The provision for income taxes for the year ended December 31, 2015 of approximately $154,000. Approximately $146,000 is a result of certain licensing revenues that are subject to withholding of income tax as mandated by the foreign jurisdiction in which the revenues are earned while approximately $8,000 is the result of certain alternative minimum taxes. The provision related to foreign taxes is deductible, while the provision relating to alternative minimum taxes is able to be offset by future tax benefits. Since the Company records a full valuation against deferred tax assets, the provision relating to alternative minimum taxes of approximately $8,000 will not be reduced by such future tax benefits. The provision for income taxes for the year ended December 31, 2014 of approximately $214,000. Approximately $176,000 is a result of certain licensing revenues that are subject to withholding of income tax as mandated by the foreign jurisdiction in which the revenues are earned while approximately $38,000 is the result of certain alternative minimum taxes.

Income (loss) before income taxes is comprised of the following:

For the Years Ended December 31,
2015       2014
Foreign $ 2,466,823   $ (3,568,897 )
Domestic   731,860   890,440  
Net income (loss) before income taxes $         3,198,683 $        (2,678,457 )
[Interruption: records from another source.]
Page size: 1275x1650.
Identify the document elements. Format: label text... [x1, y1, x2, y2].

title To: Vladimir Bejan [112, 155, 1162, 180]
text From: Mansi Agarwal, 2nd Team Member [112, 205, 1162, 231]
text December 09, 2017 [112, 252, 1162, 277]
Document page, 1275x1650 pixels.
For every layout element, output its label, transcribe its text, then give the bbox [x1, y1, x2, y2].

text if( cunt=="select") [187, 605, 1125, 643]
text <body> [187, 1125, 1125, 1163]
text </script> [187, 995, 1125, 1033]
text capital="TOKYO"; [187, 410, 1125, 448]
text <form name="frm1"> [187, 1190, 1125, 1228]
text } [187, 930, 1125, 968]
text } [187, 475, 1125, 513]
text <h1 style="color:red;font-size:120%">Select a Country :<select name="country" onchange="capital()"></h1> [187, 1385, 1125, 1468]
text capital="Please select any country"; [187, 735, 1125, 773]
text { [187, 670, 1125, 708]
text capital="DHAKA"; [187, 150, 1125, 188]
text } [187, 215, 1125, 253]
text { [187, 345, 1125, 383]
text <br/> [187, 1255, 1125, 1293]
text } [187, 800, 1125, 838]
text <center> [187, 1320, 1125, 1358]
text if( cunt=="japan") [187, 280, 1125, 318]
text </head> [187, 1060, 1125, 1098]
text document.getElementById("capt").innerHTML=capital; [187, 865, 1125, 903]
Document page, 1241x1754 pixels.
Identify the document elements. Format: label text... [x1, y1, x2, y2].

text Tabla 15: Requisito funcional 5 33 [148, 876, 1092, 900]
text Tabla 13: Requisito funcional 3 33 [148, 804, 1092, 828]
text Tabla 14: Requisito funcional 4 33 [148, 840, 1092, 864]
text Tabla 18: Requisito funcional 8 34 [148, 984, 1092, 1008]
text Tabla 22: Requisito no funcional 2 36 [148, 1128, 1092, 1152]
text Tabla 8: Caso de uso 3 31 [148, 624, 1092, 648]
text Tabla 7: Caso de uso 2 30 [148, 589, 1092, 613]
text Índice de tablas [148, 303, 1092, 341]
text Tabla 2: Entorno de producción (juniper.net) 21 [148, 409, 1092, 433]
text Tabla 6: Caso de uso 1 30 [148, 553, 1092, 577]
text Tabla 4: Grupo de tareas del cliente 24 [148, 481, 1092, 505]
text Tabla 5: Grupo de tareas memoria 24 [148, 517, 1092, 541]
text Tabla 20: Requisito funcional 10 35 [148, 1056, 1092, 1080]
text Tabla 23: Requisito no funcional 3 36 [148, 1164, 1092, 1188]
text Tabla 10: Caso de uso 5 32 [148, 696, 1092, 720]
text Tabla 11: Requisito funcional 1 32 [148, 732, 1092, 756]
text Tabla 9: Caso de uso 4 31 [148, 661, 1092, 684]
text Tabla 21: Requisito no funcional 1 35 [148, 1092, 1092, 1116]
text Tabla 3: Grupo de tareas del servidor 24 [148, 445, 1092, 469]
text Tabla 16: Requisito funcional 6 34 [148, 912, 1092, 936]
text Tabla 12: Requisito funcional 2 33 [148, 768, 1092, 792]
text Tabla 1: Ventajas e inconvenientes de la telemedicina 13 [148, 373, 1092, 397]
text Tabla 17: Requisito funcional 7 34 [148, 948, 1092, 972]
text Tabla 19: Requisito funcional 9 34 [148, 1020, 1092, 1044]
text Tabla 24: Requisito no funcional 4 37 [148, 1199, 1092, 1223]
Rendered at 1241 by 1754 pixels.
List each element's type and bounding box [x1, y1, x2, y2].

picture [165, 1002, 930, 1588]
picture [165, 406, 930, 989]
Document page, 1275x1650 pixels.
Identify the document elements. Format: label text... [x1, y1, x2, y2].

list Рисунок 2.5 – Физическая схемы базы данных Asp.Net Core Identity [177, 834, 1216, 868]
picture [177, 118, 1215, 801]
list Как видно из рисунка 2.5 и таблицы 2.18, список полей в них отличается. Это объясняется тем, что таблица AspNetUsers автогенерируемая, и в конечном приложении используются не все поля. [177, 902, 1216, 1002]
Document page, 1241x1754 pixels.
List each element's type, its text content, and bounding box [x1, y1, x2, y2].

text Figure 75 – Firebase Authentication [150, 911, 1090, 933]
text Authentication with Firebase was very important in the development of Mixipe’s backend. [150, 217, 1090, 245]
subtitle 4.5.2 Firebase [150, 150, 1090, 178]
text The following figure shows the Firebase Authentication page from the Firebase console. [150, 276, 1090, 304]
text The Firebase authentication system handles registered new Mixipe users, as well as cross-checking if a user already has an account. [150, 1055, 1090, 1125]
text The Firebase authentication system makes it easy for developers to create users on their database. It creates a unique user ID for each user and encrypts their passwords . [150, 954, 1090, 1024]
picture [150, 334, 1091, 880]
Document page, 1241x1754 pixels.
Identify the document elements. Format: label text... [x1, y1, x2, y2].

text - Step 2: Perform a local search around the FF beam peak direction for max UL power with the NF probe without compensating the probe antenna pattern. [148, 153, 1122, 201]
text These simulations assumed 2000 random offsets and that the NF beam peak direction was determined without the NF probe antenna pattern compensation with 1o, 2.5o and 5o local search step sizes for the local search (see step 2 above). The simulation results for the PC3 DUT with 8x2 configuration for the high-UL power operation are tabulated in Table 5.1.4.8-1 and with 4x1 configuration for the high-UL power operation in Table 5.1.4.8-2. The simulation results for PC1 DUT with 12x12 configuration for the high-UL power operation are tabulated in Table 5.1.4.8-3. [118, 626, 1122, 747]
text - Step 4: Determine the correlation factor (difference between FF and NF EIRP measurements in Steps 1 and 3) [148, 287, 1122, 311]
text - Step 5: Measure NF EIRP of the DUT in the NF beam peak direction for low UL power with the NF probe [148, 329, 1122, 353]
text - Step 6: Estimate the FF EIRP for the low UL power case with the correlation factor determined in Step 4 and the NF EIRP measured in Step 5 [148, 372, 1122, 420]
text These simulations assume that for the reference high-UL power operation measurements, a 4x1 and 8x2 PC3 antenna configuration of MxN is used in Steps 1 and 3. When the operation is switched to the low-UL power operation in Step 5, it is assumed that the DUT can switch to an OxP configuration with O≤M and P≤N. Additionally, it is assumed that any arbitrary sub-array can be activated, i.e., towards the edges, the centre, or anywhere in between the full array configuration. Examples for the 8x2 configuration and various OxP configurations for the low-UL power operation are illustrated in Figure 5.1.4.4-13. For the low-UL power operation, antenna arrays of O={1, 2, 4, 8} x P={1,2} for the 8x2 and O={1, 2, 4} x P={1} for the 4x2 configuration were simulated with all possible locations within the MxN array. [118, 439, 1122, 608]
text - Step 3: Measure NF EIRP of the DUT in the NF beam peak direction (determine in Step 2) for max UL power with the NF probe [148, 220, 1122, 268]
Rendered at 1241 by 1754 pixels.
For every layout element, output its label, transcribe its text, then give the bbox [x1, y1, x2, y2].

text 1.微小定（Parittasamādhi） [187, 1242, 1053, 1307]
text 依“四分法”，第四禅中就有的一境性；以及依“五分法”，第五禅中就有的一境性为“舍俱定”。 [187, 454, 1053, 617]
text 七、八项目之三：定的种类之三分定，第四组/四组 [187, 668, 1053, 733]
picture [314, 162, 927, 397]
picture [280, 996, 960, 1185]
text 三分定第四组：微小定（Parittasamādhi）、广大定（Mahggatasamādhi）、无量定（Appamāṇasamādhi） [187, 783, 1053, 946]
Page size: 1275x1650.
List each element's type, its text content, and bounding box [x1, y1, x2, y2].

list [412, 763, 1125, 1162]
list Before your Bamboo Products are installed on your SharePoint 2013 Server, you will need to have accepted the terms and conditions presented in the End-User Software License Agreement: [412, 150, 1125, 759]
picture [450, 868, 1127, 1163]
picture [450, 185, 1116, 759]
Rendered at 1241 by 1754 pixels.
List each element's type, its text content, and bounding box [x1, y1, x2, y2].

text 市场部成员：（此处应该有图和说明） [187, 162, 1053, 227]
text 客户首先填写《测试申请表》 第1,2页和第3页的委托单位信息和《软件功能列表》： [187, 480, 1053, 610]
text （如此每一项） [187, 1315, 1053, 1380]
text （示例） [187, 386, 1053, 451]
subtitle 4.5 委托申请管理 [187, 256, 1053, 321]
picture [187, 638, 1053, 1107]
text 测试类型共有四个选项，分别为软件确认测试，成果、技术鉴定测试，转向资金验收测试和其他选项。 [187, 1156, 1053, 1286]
A reconciliation between the effective rate for income taxes and the amount computed by applying the statutory Federal income tax rate to income (loss) before provision for income taxes is as follows:

For the Years Ended December 31,
2015 2014
Tax provision at statutory rate 34 %            (34 )%
State and local taxes 5 % (5 )%
Foreign taxes 5 %   7 %
Foreign tax deduction 1 % - %
Incentive Stock Option Expense (1 )% - %
Change in valuation allowance for net deferred tax assets      (39 )% 40 %
5 % 8 %

The components of temporary differences that give rise to significant portions of the deferred tax asset, net, are as follows:

For the Years Ended December 31,
2015   2014
Deferred tax assets:      
       Accrued expenses $ 361,000 $ 35,000
       Allowance for doubtful accounts 6,000 7,000
       Deferred Revenue 2,000   3,000
       Reserve for obsolescence 72,000   109,000
       Expense associated with non-qualified stock options   115,000 100,000  
       Revenue Sharing Agreement 681,000 1,781,000
       General business credit 1,258,000 1,156,000
       NOL carryforward 15,139,000   12,987,000
  17,634,000 16,178,000
Less: valuation allowance       (17,634,000 )      (16,178,000 )
              Deferred tax asset, net $ - $ -

The change in the valuation allowance for deferred tax assets are summarized as follows:

For the Years Ended December 31,
2015       2014
Beginning Balance $ 16,178,000 $ 15,028,000
Change in Allowance   1,456,000 1,150,000
Ending Balance $      17,634,000   $      16,178,000

As of December 31, 2015, Andrea had net operating loss and credit carryforwards of approximately $38.8 million expiring in varying amounts beginning in 2018 through 2033. Andrea has General Business Credits of approximately $1.3 million expiring in varying amounts beginning in 2016 through 2030. The Company has elected the “with and without approach” regarding ordering of windfall tax benefits to determine whether the windfall tax benefit did reduce taxes payable in the current year. Under this approach the windfall tax benefit would be recognized in additional paid-in-capital only if an incremental tax benefit is realized after considering all other benefits presently available.